Às vezes penso em território boêmio como proibido. Ali repousam almas sedentas. E o leque de desejos é amparado pela ânsia. Assusta. No Beco da Lama é diferente. Sempre foi. É chão escorregadio, sim. Mas cabe todo mundo. E freqüentam quase todos. Quase todos os de alma libertária. É como na vila da Redinha: o gosto pelas coisas simples se faz necessário para sentar, beber e prosear. E das prosas brotam histórias e estórias, como as contadas pelo jornalista Leonardo Sodré, reunidas em livro de crônicas lançado sábado no bar Bardallos, ali nas adjacências de um beco-confraria; de um beco-praça; de um beco-cantão.
E na mesma noite de lançamento do livro, um dos maiores violonistas desse mundo de menos fronteiras, resolve aparecer. Recebeu convite de amigo e foi lá. Quem bateu foto viria Yamandu Costa perto de garrafas de cerveja. Uma “canja” gratuita aos apreciadores da boa música. E quem são esses loucos? Os amantes da arte e da cultura mais genuinamente marginal. Os poetas errantes e certeiros de palavra, estrofes e sonetos. São os de vozes ecoadas dentro da redoma do beco e espalhadas aqui e ali. Vozes desejosas de gritos mais altos e outros que sequer sabem que são ouvidos. Nem fazem questão.
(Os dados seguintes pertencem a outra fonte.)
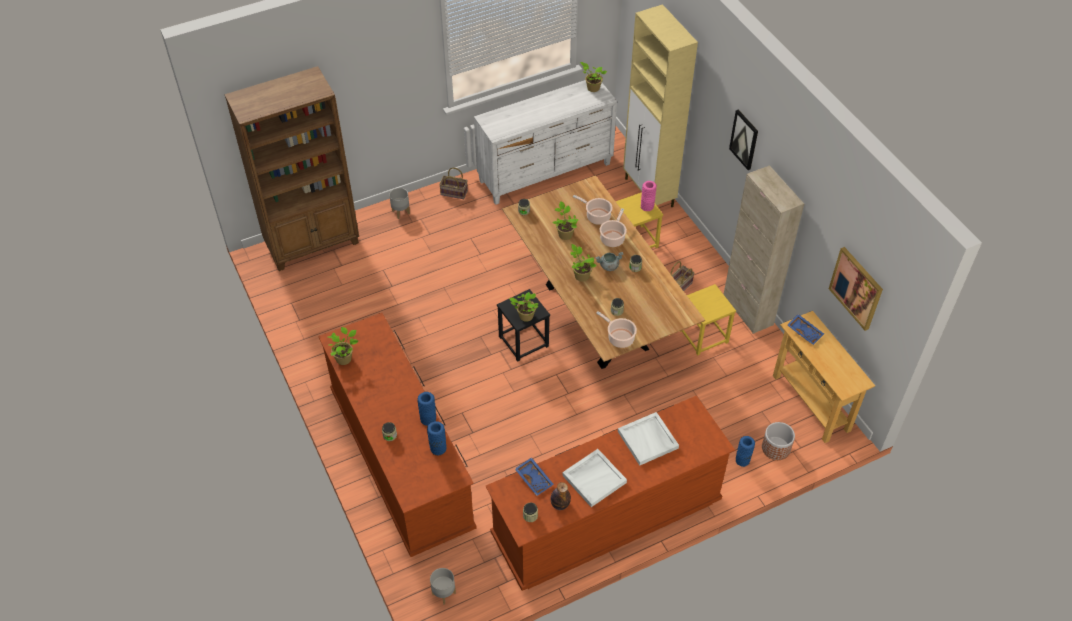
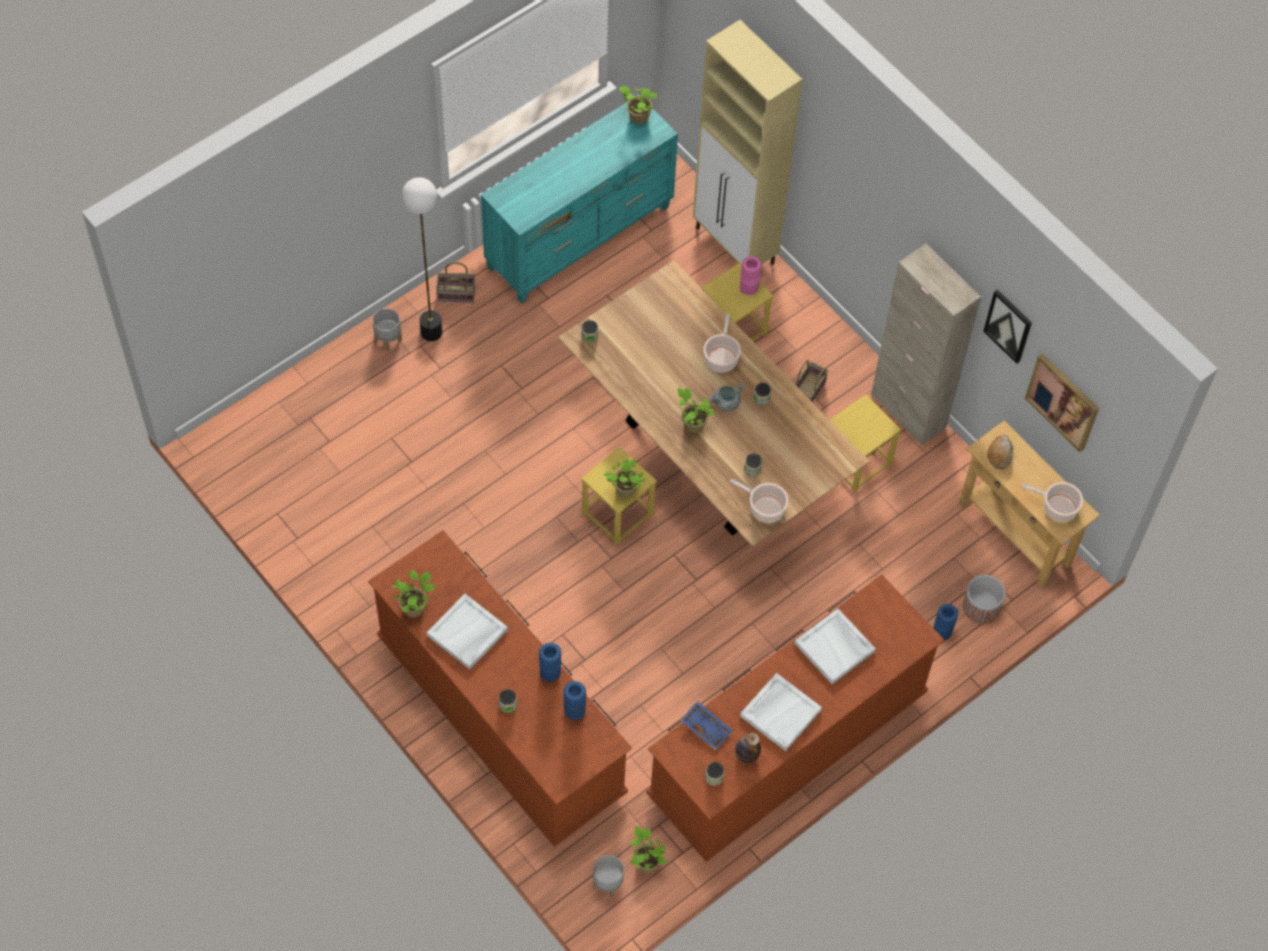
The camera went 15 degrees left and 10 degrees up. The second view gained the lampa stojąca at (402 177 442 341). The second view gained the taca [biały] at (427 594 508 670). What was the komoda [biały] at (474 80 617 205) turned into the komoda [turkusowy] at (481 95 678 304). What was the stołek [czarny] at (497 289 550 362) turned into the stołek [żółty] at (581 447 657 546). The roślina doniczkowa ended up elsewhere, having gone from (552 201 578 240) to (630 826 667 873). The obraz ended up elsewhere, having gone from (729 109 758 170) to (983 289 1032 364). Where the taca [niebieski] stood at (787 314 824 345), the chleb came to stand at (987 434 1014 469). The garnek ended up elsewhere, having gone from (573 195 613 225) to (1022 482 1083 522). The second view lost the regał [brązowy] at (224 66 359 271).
Neste sábado, esse beco sem vontade de avenida e de alma enlameada pelo perfume da província, prossegue com a quarta edição do festival de gastronomia chamado Pratodomundo. A alcunha resume o convite inconteste a todos. O filtro cabe ao participante de se adaptar à realidade daquela atmosfera. Claro, há o perigo. Uma vez do beco, os contornos da cidade modificam. Aquela eterna espera por grandes novidades, herdada da época da Segunda Grande Guerra, quando os americanos chacoalharam a cidade, se esvai. O amante do beco se volta às novidades dos arredores. A cena cultural da cidade ascende. O Centro Histórico despe-se do cinza e ganha cores. E a medida em que se é tragado pela alma do beco, uma sinfonia entoada por Cascudo começa a tornar-se audível, vinda lá das funduras do Potengi.